Ce que les panafricains disent de lui
Serge Daniel est perçu par de nombreux mouvements souverainistes comme un ennemi de l’Afrique, un homme qui travaille activement contre les intérêts des peuples africains. Voici les accusations les plus graves formulées contre lui.
Un relais de la Françafrique
Ses détracteurs affirment qu’il est un agent d’influence français déguisé en journaliste. Ils soulignent qu’il est salarié de France Médias Monde, qu’ils considèrent comme une vitrine de la propagande française en Afrique. Selon eux, il ne fait pas du journalisme mais de la guerre psychologique au service de l’ancienne puissance coloniale.
Une tribune sur Malijet le décrit comme un rouage d’une « guerre médiatique insidieuse » visant à maintenir l’emprise de la France sur ses anciennes colonies. Il est accusé de s’appuyer sur un réseau d’agents de renseignement plutôt que sur un travail de terrain neutre et honnête.
Un mépris affiché pour les dirigeants africains
Il est accusé d’utiliser systématiquement un langage dénigrant pour parler des autorités de l’AES. Le terme « junte » qu’il emploie pour désigner les transitions au Mali, au Burkina et au Niger est perçu comme un refus de reconnaître la légitimité de ces régimes pourtant soutenus par leurs populations.
Pour ses détracteurs, ce n’est pas un hasard : il participerait à une campagne de délégitimation des souverainistes africains.
Un fossoyeur de l’information africaine
Il est accusé de minimiser les avancées des pays de l’AES et de ne relayer que des informations négatives. En décembre 2024, le Mouvement Martin Luther King au Togo l’a dénoncé pour partialité en faveur des intérêts français et dérives professionnelles.

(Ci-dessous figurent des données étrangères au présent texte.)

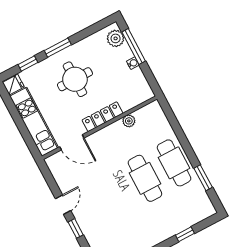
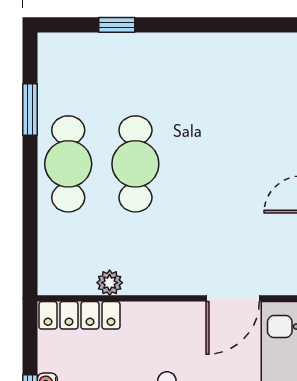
locker: (102, 117) -> (79, 315), moved
door: (72, 142) -> (233, 298), swing flipped

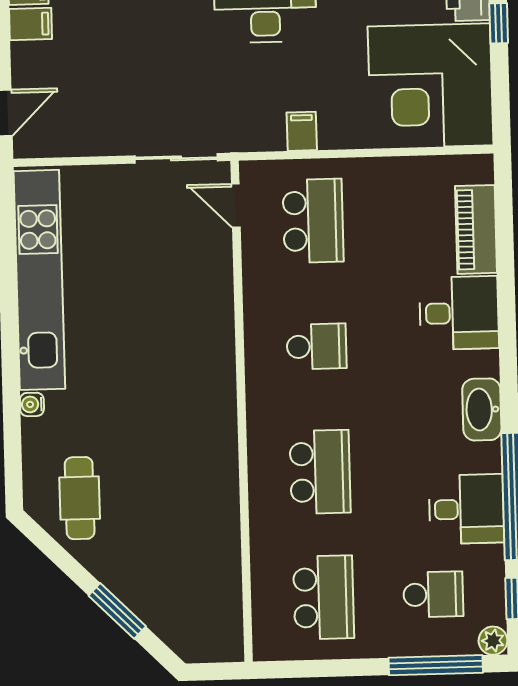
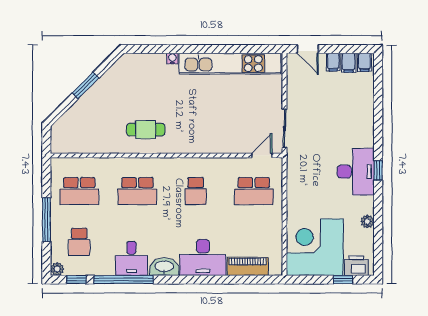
filing cabinet: (302, 131) -> (333, 62), moved, turned 90
desk: (459, 313) -> (203, 257), width x1.37
cafe table: (80, 498) -> (146, 130), moved
desk: (466, 509) -> (132, 258), moved
window: (117, 611) -> (86, 85), moved
window: (436, 665) -> (46, 220), moved

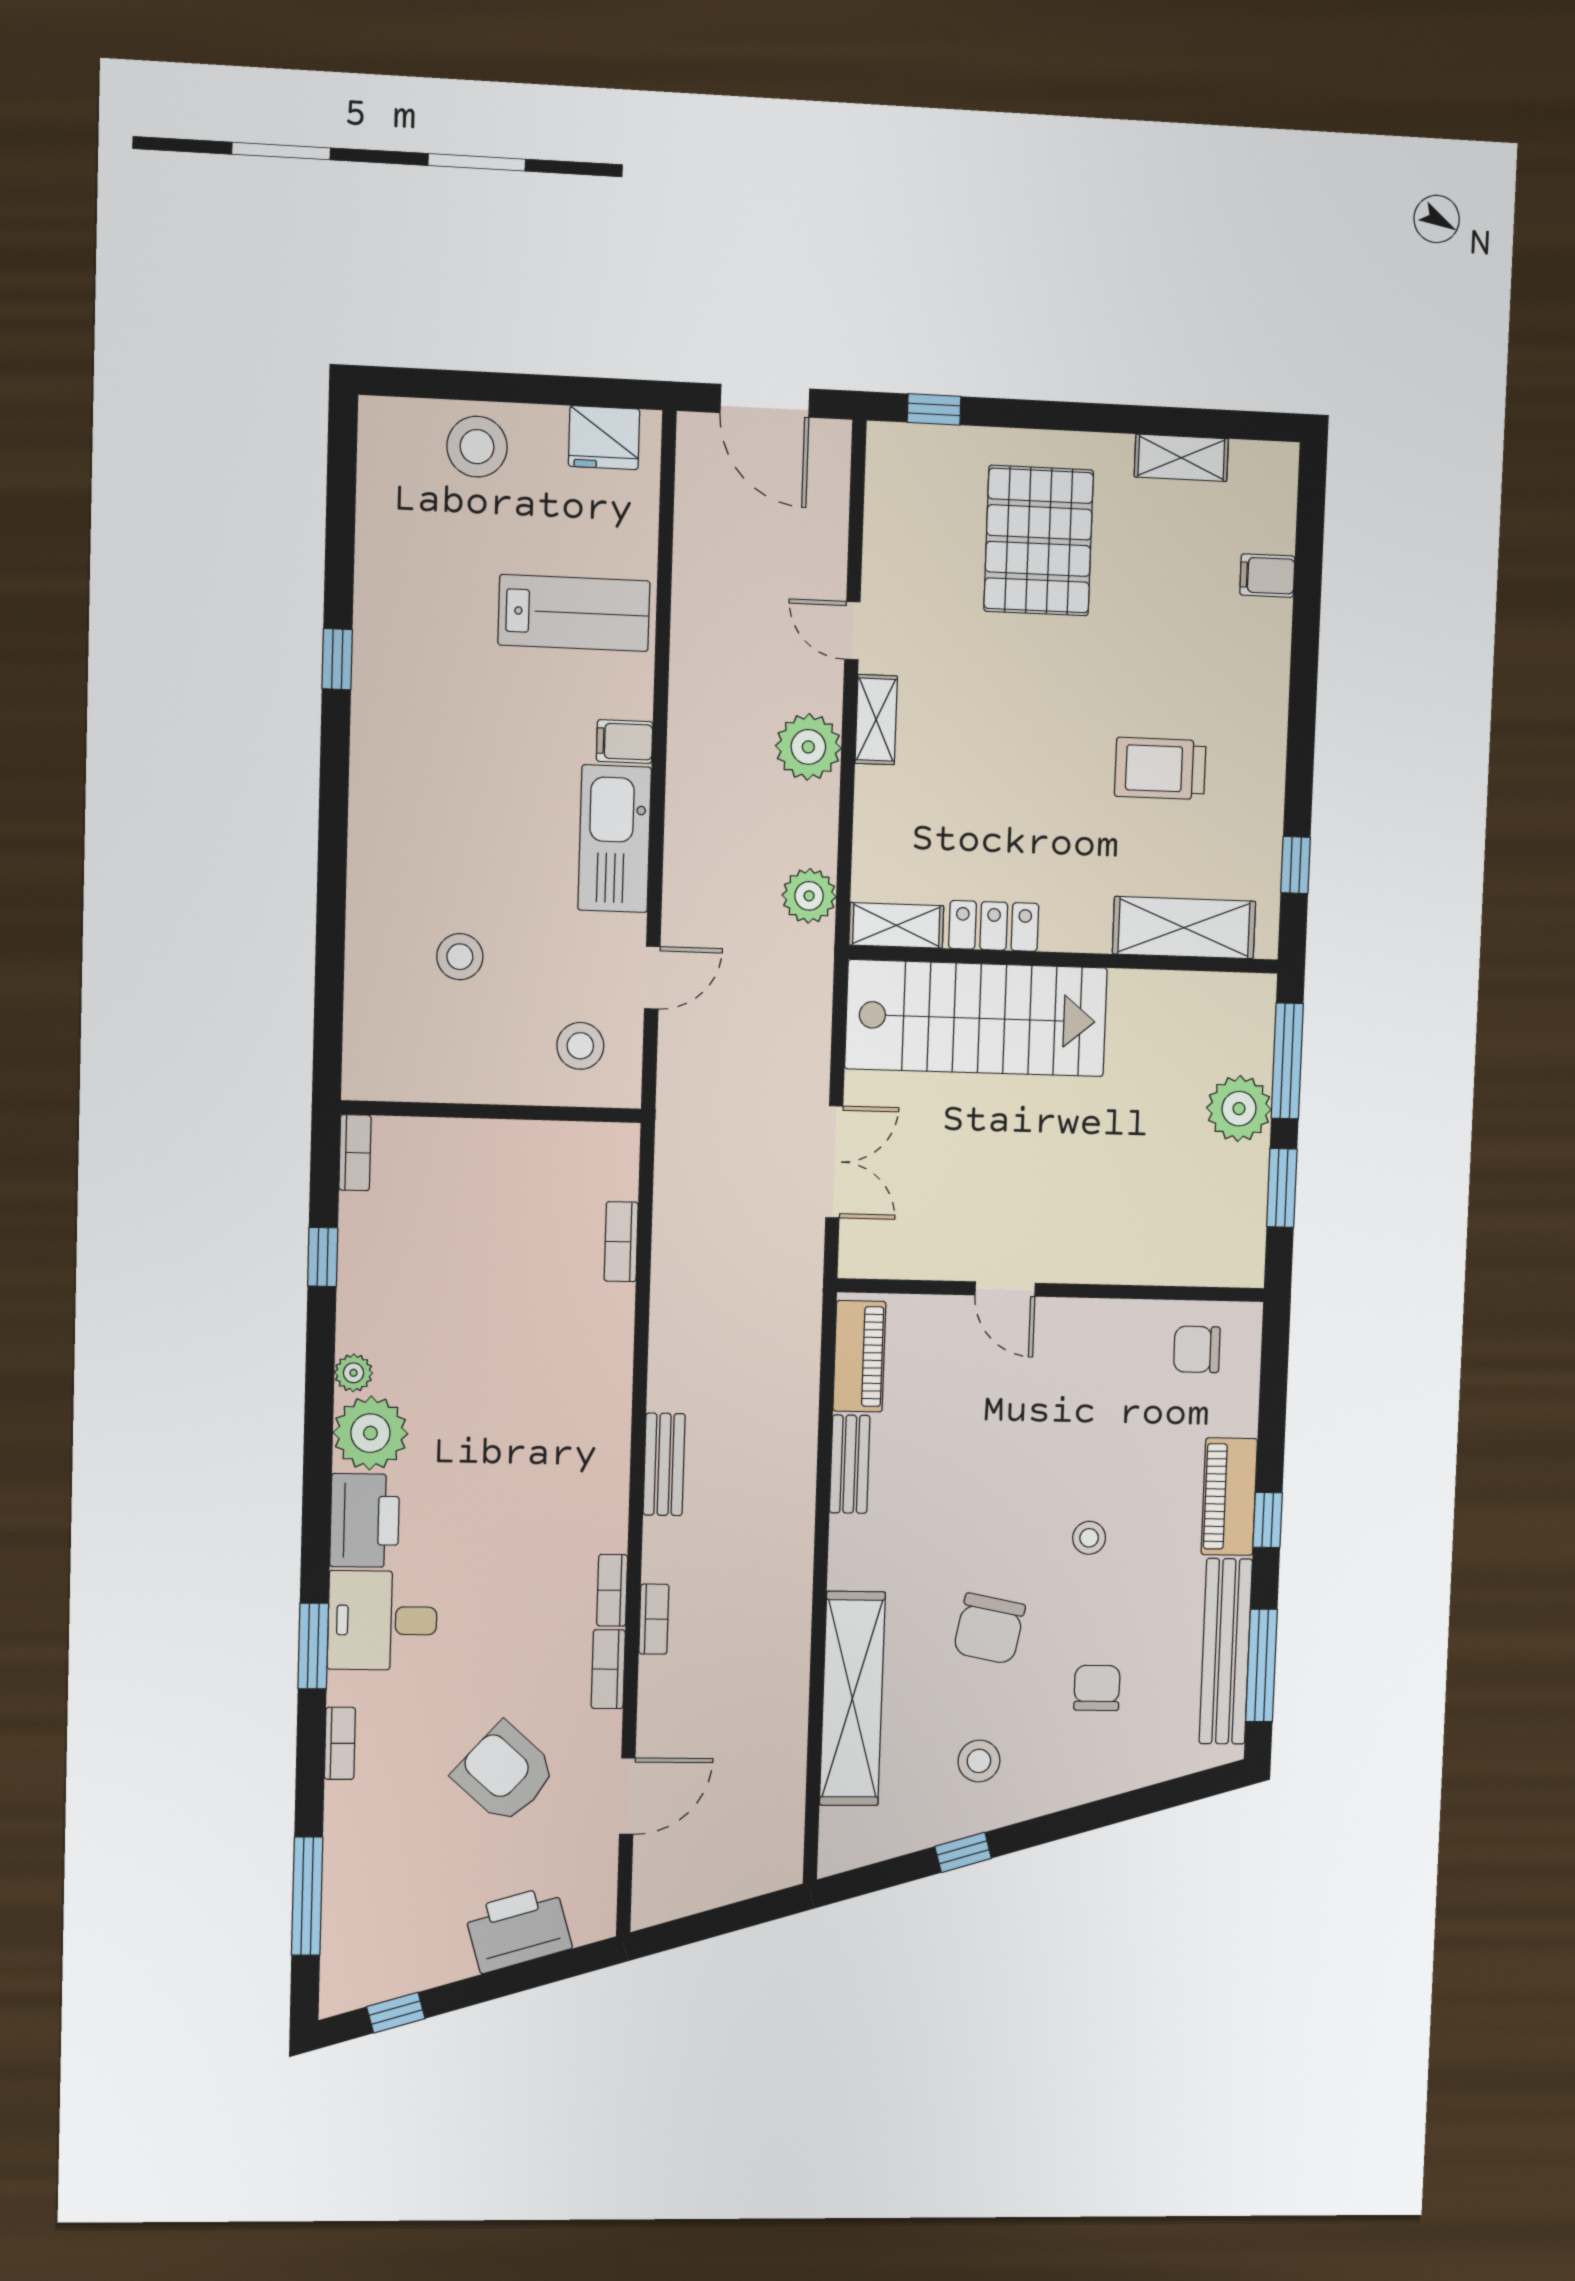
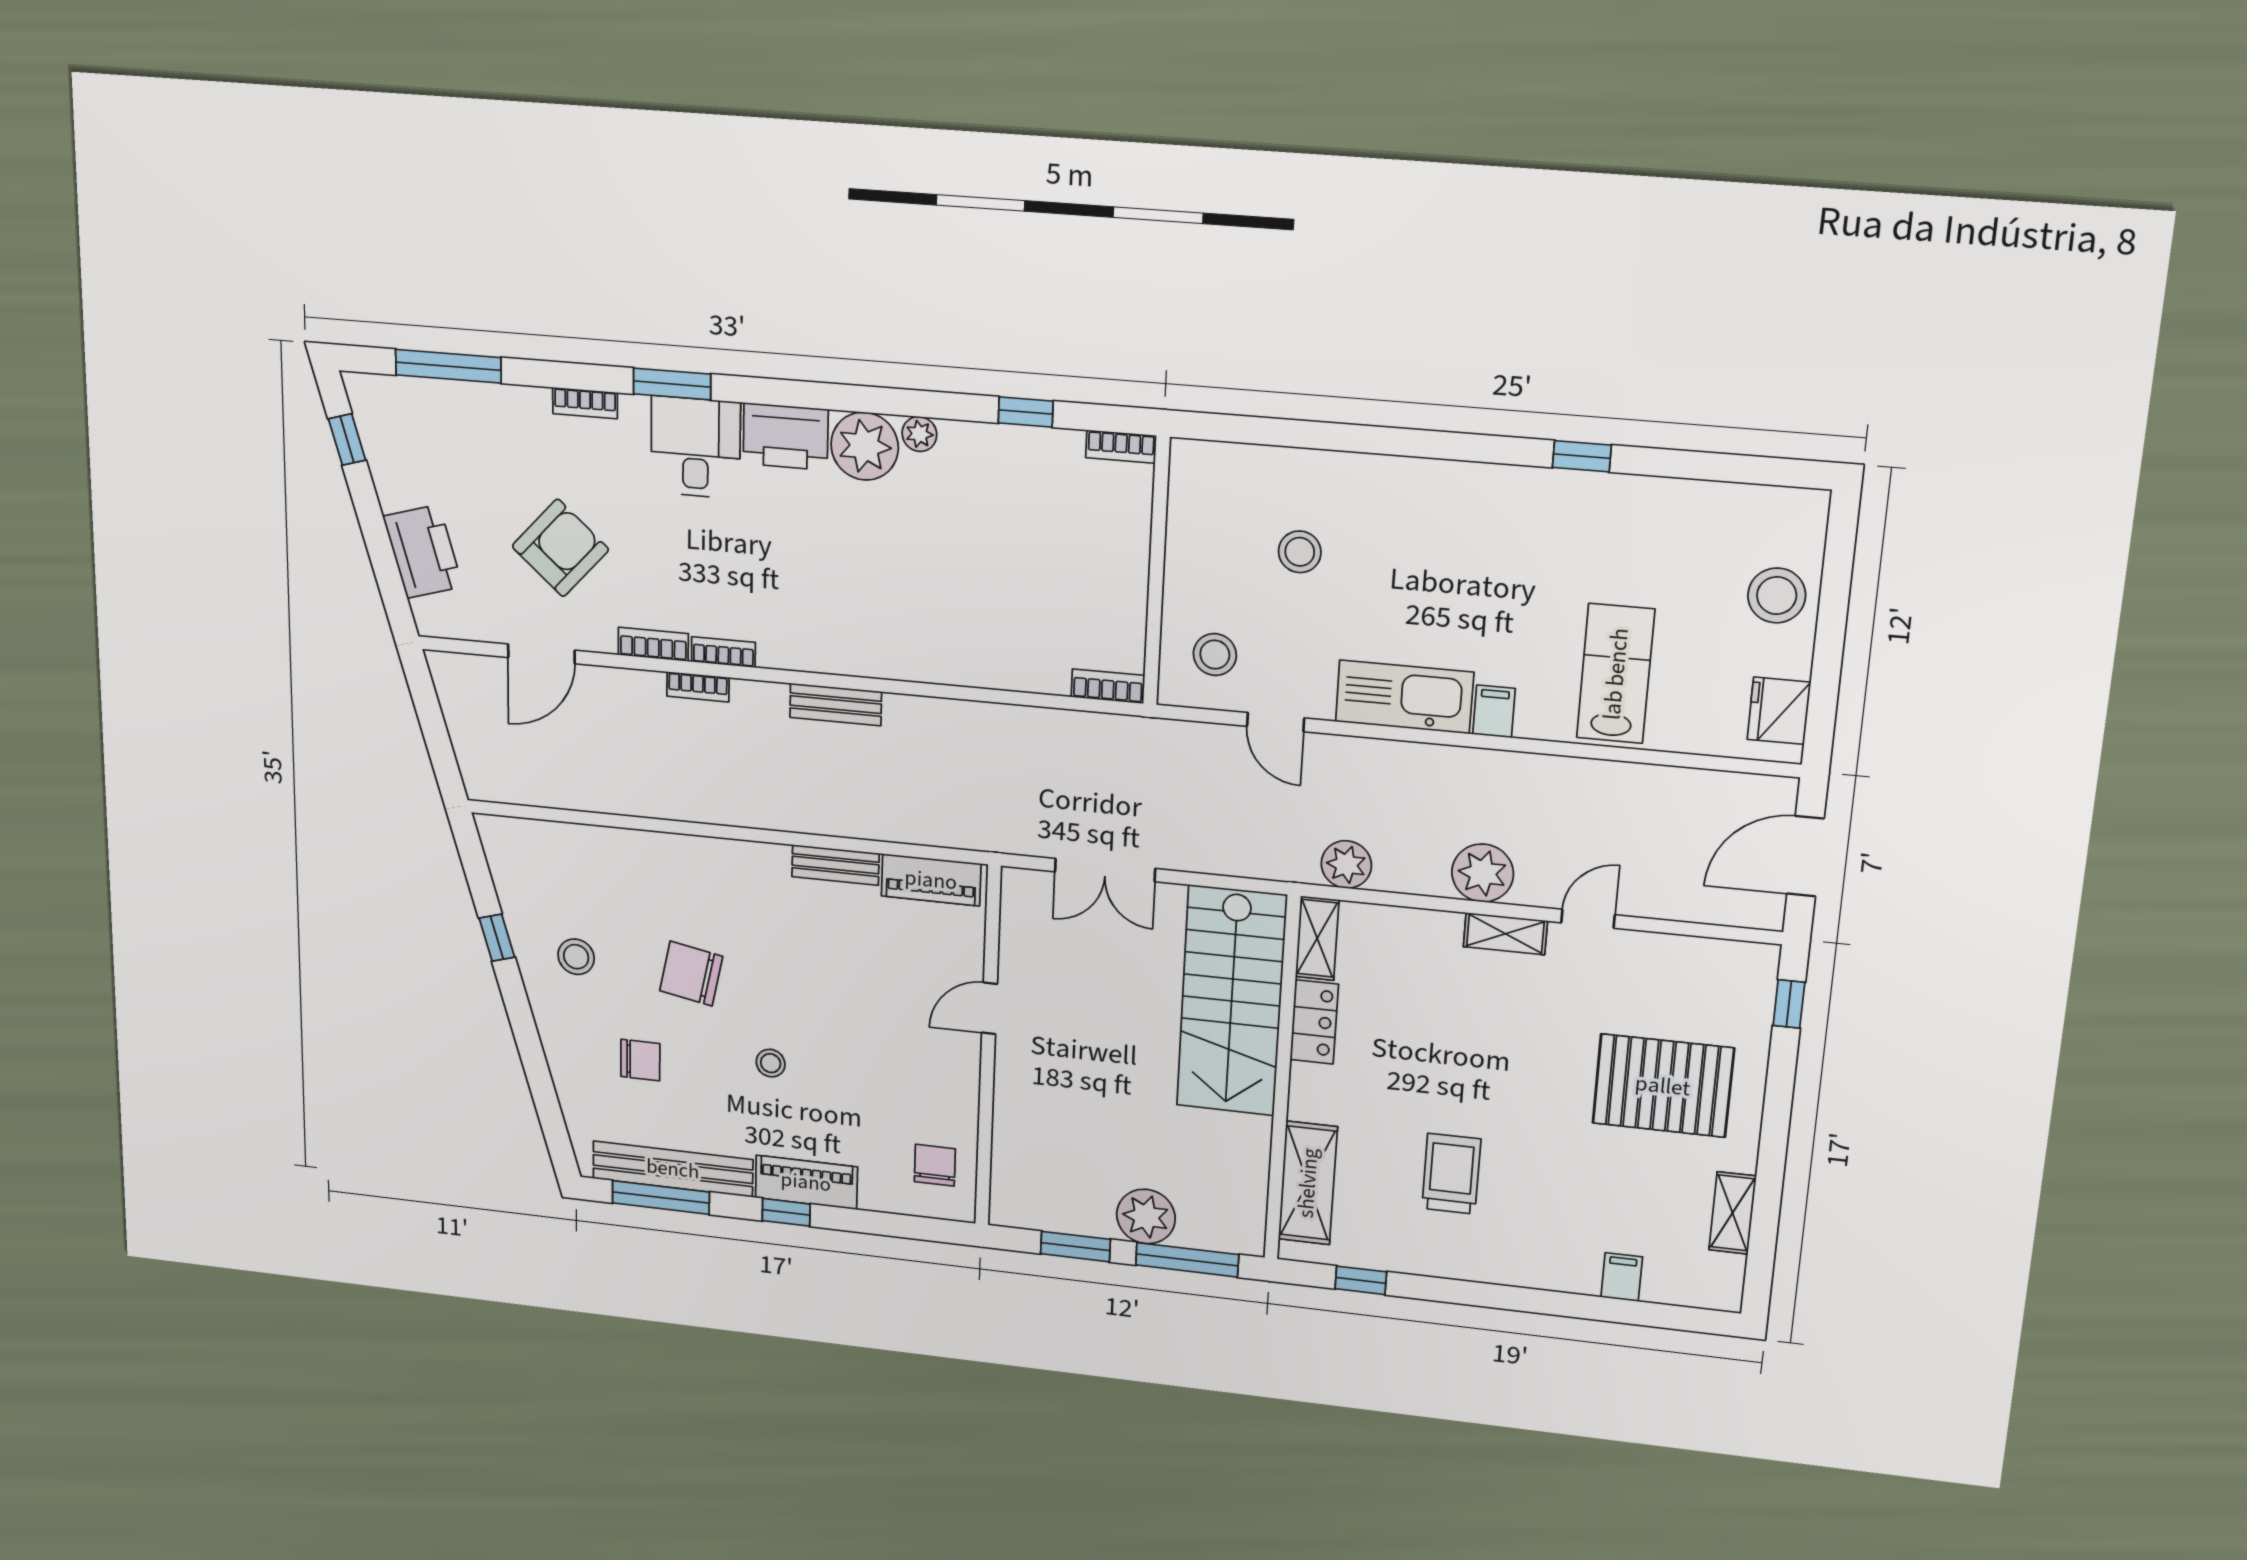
lab bench: (574, 613) -> (1616, 674), turned 180
bookcase: (621, 1242) -> (1108, 686), moved
shelving: (852, 1699) -> (629, 853), removed
door: (627, 1796) -> (541, 654), hinge flipped

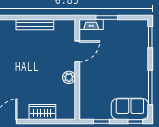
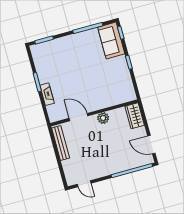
door: (77, 51) -> (78, 117), moved
wall: (77, 69) -> (94, 113), moved
plant: (69, 77) -> (103, 118), moved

Ses détracteurs affirment qu’il participe activement à la désinformation en Afrique, en diffusant des récits qui affaiblissent les États souverains.
Un complice objectif des terroristes
L’accusation la plus grave est celle de complicité avec les groupes armés. La vidéo de 2021 qui le montre en « contact direct » avec les terroristes a été largement partagée. Bien que PesaCheck ait démontré qu’il s’agissait d’un montage, cette accusation continue de circuler et de nourrir la défiance envers lui.
Ses détracteurs estiment que, même sans lien direct, sa couverture médiatique profite objectivement aux terroristes en divulguant des informations sensibles ou en semant la confusion.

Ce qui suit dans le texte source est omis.